Kenny Rocker, executive vice president of marketing and sales at Union Pacific, acknowledged in the call that potential tariff changes could further impact volumes at the railroad, with revenue carloads increasing 5 percent in the fourth quarter to 2.16 million.

A month prior, at the UBS Global Industrials and Transportation Conference on Dec. 4, CSX chief financial officer Sean Pelkey sought to keep a maintain a positive outlook on the tariff situation as well.

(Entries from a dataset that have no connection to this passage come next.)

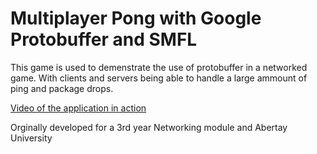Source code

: # Multiplayer Pong with Google Protobuffer and SMFL 

This game is used to demenstrate the use of protobuffer in a networked game. With clients and servers being able to handle a large ammount of ping and package drops. 


[Video of the application in action](https://www.youtube.com/watch?v=0-ZeP9iwLj8&t=9s)

Orginally developed for a 3rd year Networking module and Abertay University 
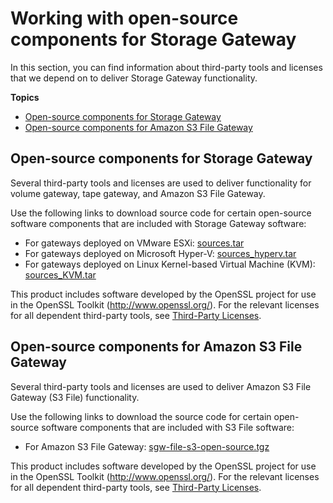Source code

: # Working with open\-source components for Storage Gateway<a name="AboutAWSStorageGatewaySoftware"></a>

In this section, you can find information about third\-party tools and licenses that we depend on to deliver Storage Gateway functionality\. 

**Topics**
+ [Open\-source components for Storage Gateway](#open-source-volume-tape-s3)
+ [Open\-source components for Amazon S3 File Gateway](#open-source-s3-file)

## Open\-source components for Storage Gateway<a name="open-source-volume-tape-s3"></a>

Several third\-party tools and licenses are used to deliver functionality for volume gateway, tape gateway, and Amazon S3 File Gateway\. 

Use the following links to download source code for certain open\-source software components that are included with Storage Gateway software:
+  For gateways deployed on VMware ESXi: [sources\.tar](https://s3.amazonaws.com/aws-storage-gateway-terms/sources.tar)
+ For gateways deployed on Microsoft Hyper\-V: [sources\_hyperv\.tar](https://s3.amazonaws.com/aws-storage-gateway-terms/sources_hyperv.tar)
+  For gateways deployed on Linux Kernel\-based Virtual Machine \(KVM\): [sources\_KVM\.tar](https://s3.amazonaws.com/aws-storage-gateway-terms/sources_KVM.tar)

This product includes software developed by the OpenSSL project for use in the OpenSSL Toolkit \([http://www\.openssl\.org/](http://www.openssl.org/)\)\. For the relevant licenses for all dependent third\-party tools, see [Third\-Party Licenses](https://s3.amazonaws.com/aws-storage-gateway-terms/THIRD_PARTY_LICENSES.txt)\.

## Open\-source components for Amazon S3 File Gateway<a name="open-source-s3-file"></a>

Several third\-party tools and licenses are used to deliver Amazon S3 File Gateway \(S3 File\) functionality\.

Use the following links to download the source code for certain open\-source software components that are included with S3 File software:
+ For Amazon S3 File Gateway: [sgw\-file\-s3\-open\-source\.tgz](https://s3.amazonaws.com/aws-storage-gateway-terms/file_s3/sgw-file-s3-open-source.tgz)

This product includes software developed by the OpenSSL project for use in the OpenSSL Toolkit \([http://www\.openssl\.org/](http://www.openssl.org/)\)\. For the relevant licenses for all dependent third\-party tools, see [Third\-Party Licenses](https://s3.amazonaws.com/aws-storage-gateway-terms/file_s3/sgw-file-s3-third-party-licenses.txt)\.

“Within our business, when we talk about tariffs, there’s always going to be puts and takes,” said Pelkey during the event. “There’ll be some markets that benefit and others that maybe don’t. But in terms of exposure in terms of international trade, Mexico and Canada are probably the two largest countries that we do trade with, but it’s still a relatively small portion of our overall revenue base.”

Pelkey said the countries ranged between 10 percent and 15 percent of total revenue, with Canada’s share “being a little bit larger than Mexico, particularly on the merchandise side.”

In the fourth quarter, revenue at both railroads had low-single digit declines, with both saying that declines in fuel surcharges offset the benefits from increased volumes and higher price points. CSX saw sales decrease 4 percent year over year to $3.5 billion, while UP revenue declined 1 percent to $6.1 billion.

At CSX, the company earned $733 million, or 38 cents per share, in the quarter as volume increased 1 percent to 1.58 million units. Union Pacific generated $1.8 billion in net income, or $2.91 per diluted share.